| Exercise |
Reproduce the data in its entirety, exactly as written.

| Data to use |
>>

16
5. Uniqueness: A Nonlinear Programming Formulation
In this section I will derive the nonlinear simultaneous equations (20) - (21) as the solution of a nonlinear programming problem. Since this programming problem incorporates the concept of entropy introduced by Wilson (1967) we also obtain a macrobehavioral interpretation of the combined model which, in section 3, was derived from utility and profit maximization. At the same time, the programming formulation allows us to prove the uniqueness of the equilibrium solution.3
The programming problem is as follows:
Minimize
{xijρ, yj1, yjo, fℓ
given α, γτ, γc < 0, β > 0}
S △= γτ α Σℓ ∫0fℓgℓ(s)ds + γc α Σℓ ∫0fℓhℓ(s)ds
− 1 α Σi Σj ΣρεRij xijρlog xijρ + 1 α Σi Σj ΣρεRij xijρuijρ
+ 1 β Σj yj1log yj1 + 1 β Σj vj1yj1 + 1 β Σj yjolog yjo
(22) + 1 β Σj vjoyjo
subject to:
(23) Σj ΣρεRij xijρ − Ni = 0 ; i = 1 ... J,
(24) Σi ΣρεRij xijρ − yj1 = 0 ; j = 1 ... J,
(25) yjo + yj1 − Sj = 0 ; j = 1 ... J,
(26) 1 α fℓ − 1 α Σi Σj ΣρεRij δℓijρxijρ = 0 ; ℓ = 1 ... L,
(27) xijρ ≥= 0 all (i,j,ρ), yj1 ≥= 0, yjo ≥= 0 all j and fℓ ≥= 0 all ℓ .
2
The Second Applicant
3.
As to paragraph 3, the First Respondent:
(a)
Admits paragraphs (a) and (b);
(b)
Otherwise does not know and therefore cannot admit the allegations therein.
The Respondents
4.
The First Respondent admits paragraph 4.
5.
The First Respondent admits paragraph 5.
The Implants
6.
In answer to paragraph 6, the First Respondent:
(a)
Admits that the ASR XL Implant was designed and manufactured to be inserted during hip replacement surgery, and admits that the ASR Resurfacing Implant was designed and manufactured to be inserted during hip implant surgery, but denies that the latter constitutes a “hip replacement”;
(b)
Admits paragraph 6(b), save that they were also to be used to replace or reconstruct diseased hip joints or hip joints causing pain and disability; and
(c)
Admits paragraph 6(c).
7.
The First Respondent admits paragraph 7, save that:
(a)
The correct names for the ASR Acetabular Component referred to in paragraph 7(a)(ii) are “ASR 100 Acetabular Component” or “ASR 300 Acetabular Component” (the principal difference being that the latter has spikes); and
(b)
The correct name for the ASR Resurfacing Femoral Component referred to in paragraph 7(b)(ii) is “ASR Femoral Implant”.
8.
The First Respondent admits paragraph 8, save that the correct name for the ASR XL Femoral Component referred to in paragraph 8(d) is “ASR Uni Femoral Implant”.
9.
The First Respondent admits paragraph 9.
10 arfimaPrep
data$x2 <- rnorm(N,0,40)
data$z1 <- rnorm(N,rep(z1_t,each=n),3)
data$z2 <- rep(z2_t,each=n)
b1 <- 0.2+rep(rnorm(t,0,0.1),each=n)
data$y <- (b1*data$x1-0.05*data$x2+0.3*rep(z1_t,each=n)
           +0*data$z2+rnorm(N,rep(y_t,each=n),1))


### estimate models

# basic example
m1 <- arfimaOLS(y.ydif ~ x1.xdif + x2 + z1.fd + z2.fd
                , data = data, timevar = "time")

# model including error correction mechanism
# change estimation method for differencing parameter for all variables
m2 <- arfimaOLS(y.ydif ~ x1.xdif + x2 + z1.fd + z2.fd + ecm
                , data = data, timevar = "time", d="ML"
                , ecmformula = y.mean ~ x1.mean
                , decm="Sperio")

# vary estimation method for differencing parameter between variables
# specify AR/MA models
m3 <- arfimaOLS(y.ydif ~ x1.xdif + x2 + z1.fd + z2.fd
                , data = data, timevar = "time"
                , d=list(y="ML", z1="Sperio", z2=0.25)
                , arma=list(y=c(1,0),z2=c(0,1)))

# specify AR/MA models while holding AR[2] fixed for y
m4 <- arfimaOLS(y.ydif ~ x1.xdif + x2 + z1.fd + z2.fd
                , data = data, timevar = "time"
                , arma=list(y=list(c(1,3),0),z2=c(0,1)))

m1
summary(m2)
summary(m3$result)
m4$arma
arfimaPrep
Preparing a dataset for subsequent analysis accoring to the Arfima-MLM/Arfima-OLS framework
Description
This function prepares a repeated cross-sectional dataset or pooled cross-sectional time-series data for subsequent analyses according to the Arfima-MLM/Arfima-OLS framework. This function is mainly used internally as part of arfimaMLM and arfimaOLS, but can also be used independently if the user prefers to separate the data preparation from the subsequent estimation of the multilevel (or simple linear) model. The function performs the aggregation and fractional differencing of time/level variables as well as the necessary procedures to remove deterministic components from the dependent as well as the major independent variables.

<<

| Your solution |
16
5. Uniqueness: A Nonlinear Programming Formulation
In this section I will derive the nonlinear simultaneous equations (20) - (21) as the solution of a nonlinear programming problem. Since this programming problem incorporates the concept of entropy introduced by Wilson (1967) we also obtain a macrobehavioral interpretation of the combined model which, in section 3, was derived from utility and profit maximization. At the same time, the programming formulation allows us to prove the uniqueness of the equilibrium solution.3
The programming problem is as follows:
Minimize
{xijρ, yj1, yjo, fℓ
given α, γτ, γc < 0, β > 0}
S △= γτ α Σℓ ∫0fℓgℓ(s)ds + γc α Σℓ ∫0fℓhℓ(s)ds
− 1 α Σi Σj ΣρεRij xijρlog xijρ + 1 α Σi Σj ΣρεRij xijρuijρ
+ 1 β Σj yj1log yj1 + 1 β Σj vj1yj1 + 1 β Σj yjolog yjo
(22) + 1 β Σj vjoyjo
subject to:
(23) Σj ΣρεRij xijρ − Ni = 0 ; i = 1 ... J,
(24) Σi ΣρεRij xijρ − yj1 = 0 ; j = 1 ... J,
(25) yjo + yj1 − Sj = 0 ; j = 1 ... J,
(26) 1 α fℓ − 1 α Σi Σj ΣρεRij δℓijρxijρ = 0 ; ℓ = 1 ... L,
(27) xijρ ≥= 0 all (i,j,ρ), yj1 ≥= 0, yjo ≥= 0 all j and fℓ ≥= 0 all ℓ .
2
The Second Applicant
3.
As to paragraph 3, the First Respondent:
(a)
Admits paragraphs (a) and (b);
(b)
Otherwise does not know and therefore cannot admit the allegations therein.
The Respondents
4.
The First Respondent admits paragraph 4.
5.
The First Respondent admits paragraph 5.
The Implants
6.
In answer to paragraph 6, the First Respondent:
(a)
Admits that the ASR XL Implant was designed and manufactured to be inserted during hip replacement surgery, and admits that the ASR Resurfacing Implant was designed and manufactured to be inserted during hip implant surgery, but denies that the latter constitutes a “hip replacement”;
(b)
Admits paragraph 6(b), save that they were also to be used to replace or reconstruct diseased hip joints or hip joints causing pain and disability; and
(c)
Admits paragraph 6(c).
7.
The First Respondent admits paragraph 7, save that:
(a)
The correct names for the ASR Acetabular Component referred to in paragraph 7(a)(ii) are “ASR 100 Acetabular Component” or “ASR 300 Acetabular Component” (the principal difference being that the latter has spikes); and
(b)
The correct name for the ASR Resurfacing Femoral Component referred to in paragraph 7(b)(ii) is “ASR Femoral Implant”.
8.
The First Respondent admits paragraph 8, save that the correct name for the ASR XL Femoral Component referred to in paragraph 8(d) is “ASR Uni Femoral Implant”.
9.
The First Respondent admits paragraph 9.
10 arfimaPrep
data$x2 <- rnorm(N,0,40)
data$z1 <- rnorm(N,rep(z1_t,each=n),3)
data$z2 <- rep(z2_t,each=n)
b1 <- 0.2+rep(rnorm(t,0,0.1),each=n)
data$y <- (b1*data$x1-0.05*data$x2+0.3*rep(z1_t,each=n)
           +0*data$z2+rnorm(N,rep(y_t,each=n),1))


### estimate models

# basic example
m1 <- arfimaOLS(y.ydif ~ x1.xdif + x2 + z1.fd + z2.fd
                , data = data, timevar = "time")

# model including error correction mechanism
# change estimation method for differencing parameter for all variables
m2 <- arfimaOLS(y.ydif ~ x1.xdif + x2 + z1.fd + z2.fd + ecm
                , data = data, timevar = "time", d="ML"
                , ecmformula = y.mean ~ x1.mean
                , decm="Sperio")

# vary estimation method for differencing parameter between variables
# specify AR/MA models
m3 <- arfimaOLS(y.ydif ~ x1.xdif + x2 + z1.fd + z2.fd
                , data = data, timevar = "time"
                , d=list(y="ML", z1="Sperio", z2=0.25)
                , arma=list(y=c(1,0),z2=c(0,1)))

# specify AR/MA models while holding AR[2] fixed for y
m4 <- arfimaOLS(y.ydif ~ x1.xdif + x2 + z1.fd + z2.fd
                , data = data, timevar = "time"
                , arma=list(y=list(c(1,3),0),z2=c(0,1)))

m1
summary(m2)
summary(m3$result)
m4$arma
arfimaPrep
Preparing a dataset for subsequent analysis accoring to the Arfima-MLM/Arfima-OLS framework
Description
This function prepares a repeated cross-sectional dataset or pooled cross-sectional time-series data for subsequent analyses according to the Arfima-MLM/Arfima-OLS framework. This function is mainly used internally as part of arfimaMLM and arfimaOLS, but can also be used independently if the user prefers to separate the data preparation from the subsequent estimation of the multilevel (or simple linear) model. The function performs the aggregation and fractional differencing of time/level variables as well as the necessary procedures to remove deterministic components from the dependent as well as the major independent variables.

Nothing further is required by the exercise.